[Web document revisions]
——————
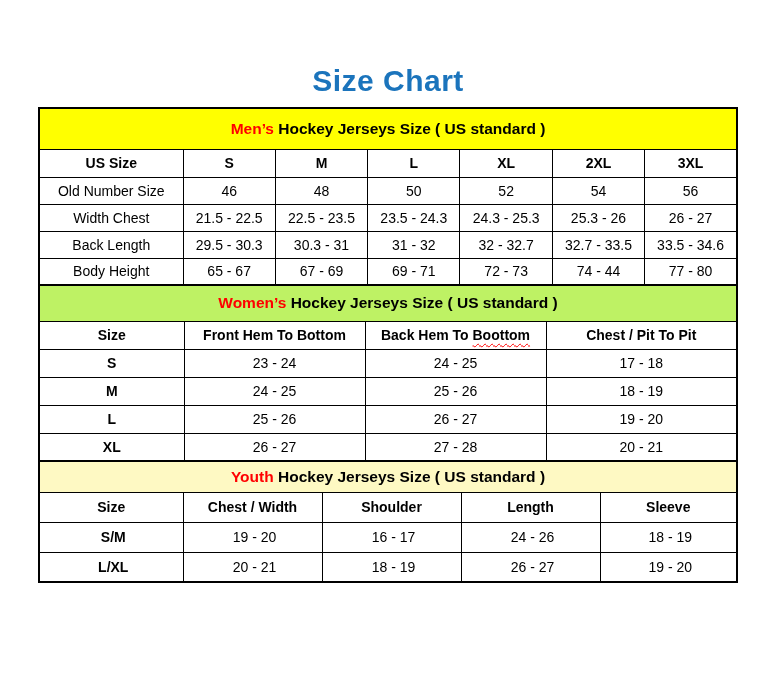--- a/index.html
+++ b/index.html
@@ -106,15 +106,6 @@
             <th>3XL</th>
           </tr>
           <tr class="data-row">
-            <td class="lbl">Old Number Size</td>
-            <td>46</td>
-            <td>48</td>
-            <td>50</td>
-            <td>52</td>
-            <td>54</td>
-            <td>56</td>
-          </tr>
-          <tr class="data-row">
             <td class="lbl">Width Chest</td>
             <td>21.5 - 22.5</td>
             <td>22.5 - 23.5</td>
——————
Work to complete:
Take each line above that contains "class" and copy it out.

Response below:
           <tr class="data-row">
-            <td class="lbl">Old Number Size</td>
-          <tr class="data-row">
             <td class="lbl">Width Chest</td>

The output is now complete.